Saturday, November 23, 2013

Sister Rosita and the MOOCs



In the Fifth Grade I had Sister Rosita for my teacher. Even though I was performing well, somehow I never got the spelling stuff quite right. My readers can amuse themselves reading the blogs wherein I have the right spelling but the wrong word. That is, spell check, not me, I just spell the right word wrong, not the wrong word right.

But what, you may ask; does this anecdote have to do with MOOcs? Simply, MOOCs use computers to grade. Computers do not offer partial credit. You are right or wrong. Over the years I mastered multiple choice tests, Board exams, and the like, not that they prove anything, they are required, but one learns a technique, not the reality of what one started learning in the first place.

But back to MOOCs. I have been taking Lander’s MIT Biology, brilliant course, I know most of it but it is always good to gain a new perspective from one who really knows what they are doing. It is a typical MIT course in many ways, except it is a MOOC.

To explain, allow me again to digress back some almost fifty years when I was teaching at MIT.  As a faculty member when we sat to do the final grades, say in 6.02, the required Electronics course, we had all the Teaching Assistants, Section Instructors, and myself, gather and look at each student. If the student got say a 95 average on all 12 Problem Sets but totally blew the Mid Terms we asked what we did wrong. Clearly the student knew something and each of us knew something of that student. We examined the exam. Frequently we could see that we had a set of problems that if one concept was misinterpreted then all that followed, albeit properly done, rely on a correct first answer and thus was wrong. So what did we do, partial credit, regarded, and alas, the Final and Mid Terms went up. The person came out with the A.

But this is not at all possible with a MOOC. Now I am not after a grade. I have no idea what I would do with one. I am there to learn the material and the process.

Now back to Sister Rosita. Decades later I found that the problem was not my spelling but my particular kind of dyslexia. I can now look forward in the family and see it there and I guess if I could look backward I would see it also.
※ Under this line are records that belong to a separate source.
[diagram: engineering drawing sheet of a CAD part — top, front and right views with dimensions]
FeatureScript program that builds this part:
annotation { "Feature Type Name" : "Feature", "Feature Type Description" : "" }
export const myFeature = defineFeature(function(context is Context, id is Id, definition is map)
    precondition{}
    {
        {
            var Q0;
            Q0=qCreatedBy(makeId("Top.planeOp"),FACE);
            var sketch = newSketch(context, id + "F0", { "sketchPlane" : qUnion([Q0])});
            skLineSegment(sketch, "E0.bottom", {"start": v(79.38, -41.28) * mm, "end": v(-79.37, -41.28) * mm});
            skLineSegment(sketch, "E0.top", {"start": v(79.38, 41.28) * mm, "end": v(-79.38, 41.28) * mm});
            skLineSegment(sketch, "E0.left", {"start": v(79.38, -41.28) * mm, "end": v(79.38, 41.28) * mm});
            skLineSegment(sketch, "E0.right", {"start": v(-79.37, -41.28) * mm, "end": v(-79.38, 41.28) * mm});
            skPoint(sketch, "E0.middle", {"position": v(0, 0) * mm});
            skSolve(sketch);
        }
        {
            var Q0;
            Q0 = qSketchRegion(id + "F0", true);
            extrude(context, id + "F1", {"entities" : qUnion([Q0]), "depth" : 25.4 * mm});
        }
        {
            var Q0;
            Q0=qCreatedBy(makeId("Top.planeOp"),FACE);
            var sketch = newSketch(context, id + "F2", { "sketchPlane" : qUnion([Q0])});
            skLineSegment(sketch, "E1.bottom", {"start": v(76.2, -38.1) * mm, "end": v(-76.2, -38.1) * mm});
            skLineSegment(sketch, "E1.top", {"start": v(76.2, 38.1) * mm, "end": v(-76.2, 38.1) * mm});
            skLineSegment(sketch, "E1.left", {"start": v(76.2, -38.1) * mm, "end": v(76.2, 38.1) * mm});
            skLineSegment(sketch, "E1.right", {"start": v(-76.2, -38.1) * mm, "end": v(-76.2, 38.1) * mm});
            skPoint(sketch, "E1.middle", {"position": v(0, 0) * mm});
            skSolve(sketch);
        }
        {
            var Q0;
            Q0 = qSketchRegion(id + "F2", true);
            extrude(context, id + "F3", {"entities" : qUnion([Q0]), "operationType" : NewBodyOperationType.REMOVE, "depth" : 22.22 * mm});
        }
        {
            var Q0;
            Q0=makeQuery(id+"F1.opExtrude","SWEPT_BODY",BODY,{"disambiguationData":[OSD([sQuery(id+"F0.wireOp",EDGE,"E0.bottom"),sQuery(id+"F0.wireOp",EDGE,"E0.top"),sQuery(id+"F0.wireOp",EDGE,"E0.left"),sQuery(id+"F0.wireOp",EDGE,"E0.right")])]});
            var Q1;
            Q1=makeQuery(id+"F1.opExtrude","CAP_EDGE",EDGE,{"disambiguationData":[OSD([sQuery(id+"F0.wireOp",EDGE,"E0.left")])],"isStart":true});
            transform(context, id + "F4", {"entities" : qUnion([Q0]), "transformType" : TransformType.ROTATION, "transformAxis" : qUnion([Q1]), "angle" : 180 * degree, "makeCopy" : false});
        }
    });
But I can readily understand and inter-relate complex patterns, but somehow have a heck of a time differentiating “a” and “c” and “b” and “d”. But wait, I find that I have an even more challenging time with A, T, G, C! I get the idea but ask me to look at a sequence of five and then go and find the same five on another sheet of paper! Then present say 100 or so bases randomly presented and ask to find say six of a particular pattern, no way, ever. After all is that not why God created computers.

Now back to the MOOC. You see, in one of Lander’s Exams the TAs made you read the gene and you could not readily cut and paste it. I did finally remember how to do it but after the exam. Thus since this was the first part of some 65 point single question, miss that and you were sunk. No partial credit etc.

Now I did not worry but in examining the comments, I never comment on these things, but many students had the same if not similar problem. Thus what is the lesson MOOCs could learn?

Simply, not all students are the same. We all find ways to work around our handicaps, whatever they may be. But when administrators of sorts decide upon “rules” they believe to be correct, then it is incumbent upon them to understand the consequences. MOOCs will never look at every student the way we did half a century ago. Yet they can come close. They can and must become capable of understanding what a student is doing wrong, not just marking it wrong. One learns through one’s mistakes. One learns how to manage “blind spots”. Artificial walls should not be constructed because of the arrogance of some intermediary.